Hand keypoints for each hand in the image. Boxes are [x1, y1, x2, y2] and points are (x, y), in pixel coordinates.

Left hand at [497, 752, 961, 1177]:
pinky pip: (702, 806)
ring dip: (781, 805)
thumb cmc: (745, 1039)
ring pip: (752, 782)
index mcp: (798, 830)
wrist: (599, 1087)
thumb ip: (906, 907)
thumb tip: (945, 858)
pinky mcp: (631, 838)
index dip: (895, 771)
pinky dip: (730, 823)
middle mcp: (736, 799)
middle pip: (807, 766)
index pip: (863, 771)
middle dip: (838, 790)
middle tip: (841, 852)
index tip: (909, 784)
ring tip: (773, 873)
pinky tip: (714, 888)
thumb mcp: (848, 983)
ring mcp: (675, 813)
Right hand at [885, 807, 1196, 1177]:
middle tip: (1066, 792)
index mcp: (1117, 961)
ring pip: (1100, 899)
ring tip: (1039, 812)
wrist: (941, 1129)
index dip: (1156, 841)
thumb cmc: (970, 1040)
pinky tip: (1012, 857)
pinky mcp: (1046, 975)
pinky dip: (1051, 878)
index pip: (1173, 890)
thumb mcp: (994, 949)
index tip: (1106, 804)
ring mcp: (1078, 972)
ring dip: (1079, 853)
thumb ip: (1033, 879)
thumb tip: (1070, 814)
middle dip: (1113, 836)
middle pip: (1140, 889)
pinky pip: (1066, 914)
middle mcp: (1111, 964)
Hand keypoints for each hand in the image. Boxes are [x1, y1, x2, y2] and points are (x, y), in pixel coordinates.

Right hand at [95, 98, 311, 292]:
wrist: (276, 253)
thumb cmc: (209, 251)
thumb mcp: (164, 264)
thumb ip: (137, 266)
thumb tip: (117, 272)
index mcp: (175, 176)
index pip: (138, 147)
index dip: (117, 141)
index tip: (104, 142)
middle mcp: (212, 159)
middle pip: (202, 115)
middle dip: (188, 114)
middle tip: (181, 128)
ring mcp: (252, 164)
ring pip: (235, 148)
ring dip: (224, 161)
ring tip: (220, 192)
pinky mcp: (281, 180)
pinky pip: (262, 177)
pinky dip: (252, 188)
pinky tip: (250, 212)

^^^^

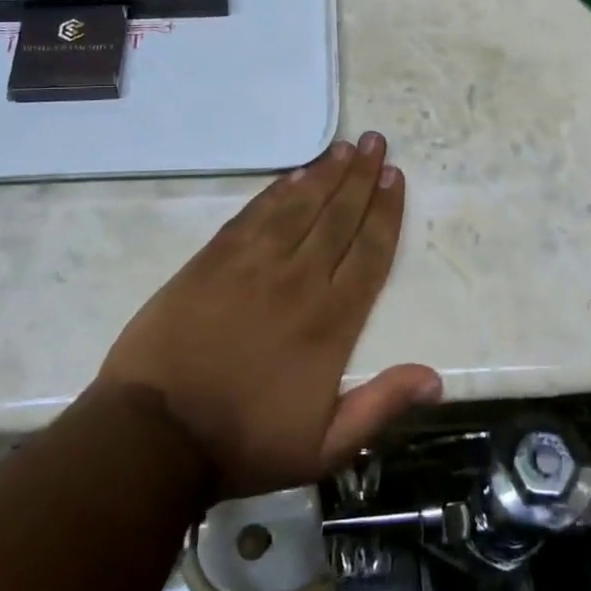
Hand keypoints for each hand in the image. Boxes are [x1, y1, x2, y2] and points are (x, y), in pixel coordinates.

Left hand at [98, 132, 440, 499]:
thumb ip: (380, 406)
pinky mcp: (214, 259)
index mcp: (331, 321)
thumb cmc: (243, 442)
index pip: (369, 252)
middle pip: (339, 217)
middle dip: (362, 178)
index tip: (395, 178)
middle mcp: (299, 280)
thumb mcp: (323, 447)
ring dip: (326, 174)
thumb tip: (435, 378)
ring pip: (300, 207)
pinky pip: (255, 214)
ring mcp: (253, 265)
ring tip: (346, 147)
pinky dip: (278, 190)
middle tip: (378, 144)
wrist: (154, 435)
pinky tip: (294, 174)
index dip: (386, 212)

^^^^

* **Exercise directions**: Take the entries above and return only the lines from the one with "thumb ip: (380, 406)" to the one with "index dip: (386, 212)", both included, unchanged.

* **Task result**:
thumb ip: (380, 406)
pinky mcp: (214, 259)
index mcp: (331, 321)
thumb cmc: (243, 442)
index pip: (369, 252)
middle pip: (339, 217)
middle dip: (362, 178)
index tip: (395, 178)
middle mcp: (299, 280)
thumb mcp: (323, 447)
ring dip: (326, 174)
thumb tip: (435, 378)
ring pip: (300, 207)
pinky pip: (255, 214)
ring mcp: (253, 265)
ring tip: (346, 147)
pinky dip: (278, 190)
middle tip: (378, 144)
wrist: (154, 435)
pinky tip: (294, 174)
index dip: (386, 212)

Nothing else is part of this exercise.